[TASK INSTRUCTIONS] Output the entries exactly as they appear. Pictures should not be included.

[SOURCE INFORMATION]

##########

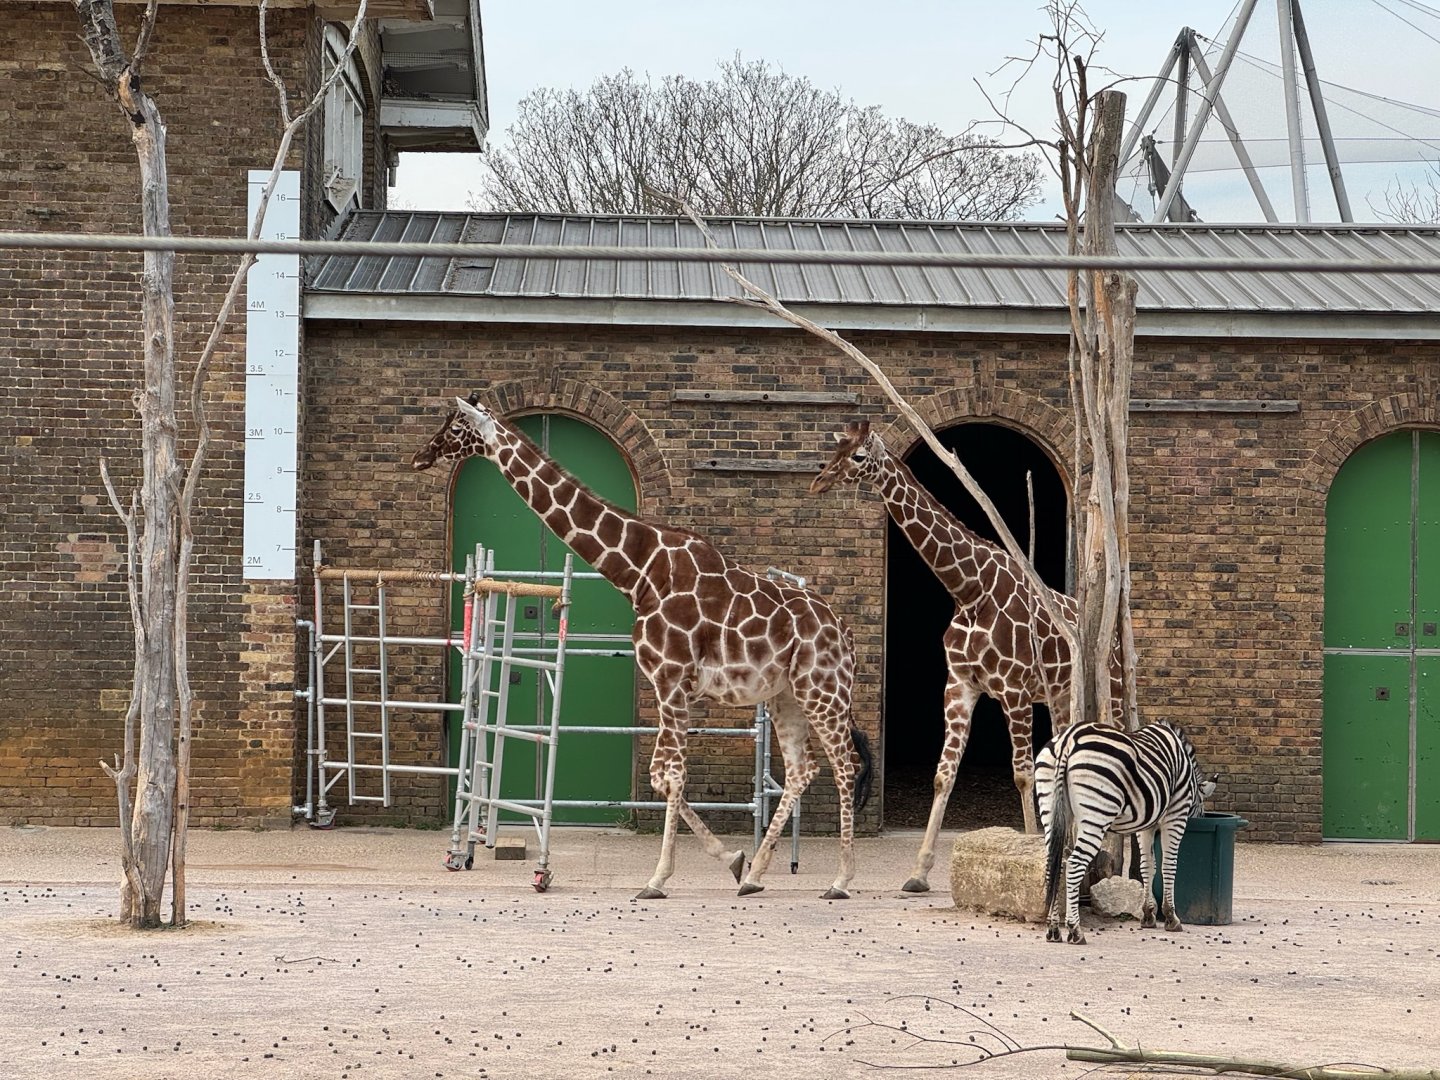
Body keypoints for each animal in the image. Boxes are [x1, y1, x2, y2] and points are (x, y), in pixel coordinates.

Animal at [412, 394, 873, 900]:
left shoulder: (671, 679)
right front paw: (733, 860)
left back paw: (841, 880)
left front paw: (657, 879)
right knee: (802, 768)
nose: (421, 455)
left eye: (456, 426)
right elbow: (660, 776)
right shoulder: (668, 683)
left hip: (822, 689)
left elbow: (669, 775)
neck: (641, 571)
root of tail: (845, 631)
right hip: (785, 694)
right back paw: (755, 877)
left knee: (845, 765)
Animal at [809, 421, 1122, 894]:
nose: (819, 481)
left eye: (859, 457)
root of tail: (1116, 644)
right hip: (1060, 698)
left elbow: (1022, 773)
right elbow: (944, 773)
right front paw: (918, 872)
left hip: (1108, 692)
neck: (969, 590)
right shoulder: (959, 685)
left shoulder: (1013, 690)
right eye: (836, 449)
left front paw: (1031, 858)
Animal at [1036, 721, 1217, 945]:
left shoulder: (1145, 825)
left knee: (1053, 865)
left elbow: (1147, 866)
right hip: (1097, 813)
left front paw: (1148, 915)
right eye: (1201, 811)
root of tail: (1068, 739)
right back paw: (1075, 930)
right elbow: (1168, 865)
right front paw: (1171, 917)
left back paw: (1053, 930)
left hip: (1050, 809)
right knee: (1074, 865)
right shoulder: (1176, 814)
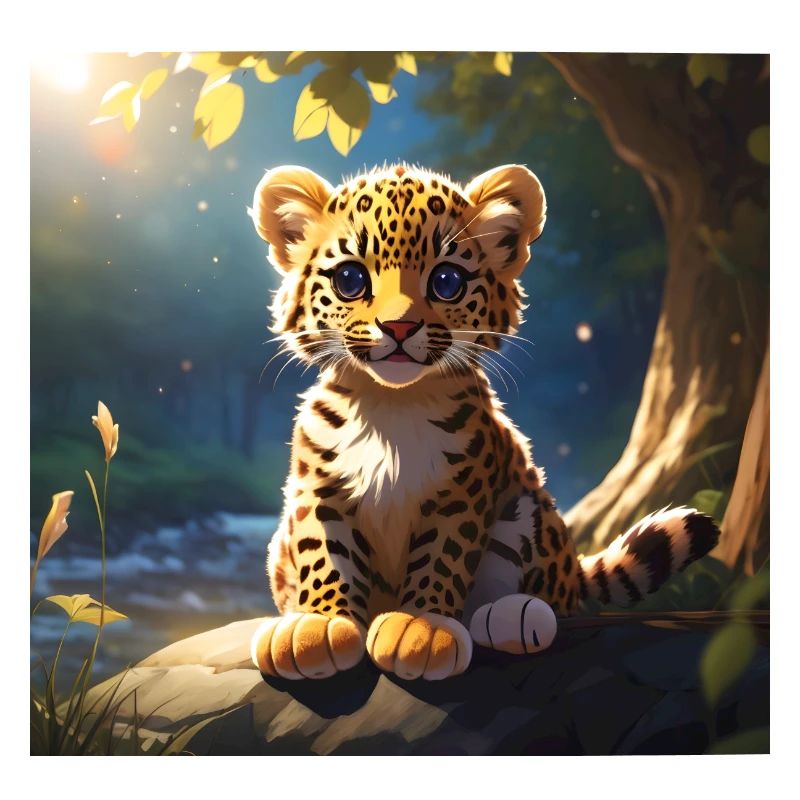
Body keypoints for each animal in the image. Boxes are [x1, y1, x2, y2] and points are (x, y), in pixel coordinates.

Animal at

##########

[EXERCISE RESULT]
Body keypoints for each animal in the image. Boxes are [x1, y1, x2, y2] and points are (x, y), in pixel coordinates.

Animal at [412, 394, 873, 900]:
left shoulder: (671, 679)
right front paw: (733, 860)
left back paw: (841, 880)
left front paw: (657, 879)
right knee: (802, 768)
nose: (421, 455)
left eye: (456, 426)
right elbow: (660, 776)
right shoulder: (668, 683)
left hip: (822, 689)
left elbow: (669, 775)
neck: (641, 571)
root of tail: (845, 631)
right hip: (785, 694)
right back paw: (755, 877)
left knee: (845, 765)
Animal at [809, 421, 1122, 894]:
nose: (819, 481)
left eye: (859, 457)
root of tail: (1116, 644)
right hip: (1060, 698)
left elbow: (1022, 773)
right elbow: (944, 773)
right front paw: (918, 872)
left hip: (1108, 692)
neck: (969, 590)
right shoulder: (959, 685)
left shoulder: (1013, 690)
right eye: (836, 449)
left front paw: (1031, 858)
Animal at [1036, 721, 1217, 945]:
left shoulder: (1145, 825)
left knee: (1053, 865)
left elbow: (1147, 866)
right hip: (1097, 813)
left front paw: (1148, 915)
right eye: (1201, 811)
root of tail: (1068, 739)
right back paw: (1075, 930)
right elbow: (1168, 865)
right front paw: (1171, 917)
left back paw: (1053, 930)
left hip: (1050, 809)
right knee: (1074, 865)
right shoulder: (1176, 814)
Body keypoints for each animal in the image. Boxes are [x1, y1, x2, y2] and points are (x, y), in pixel coordinates.

Animal at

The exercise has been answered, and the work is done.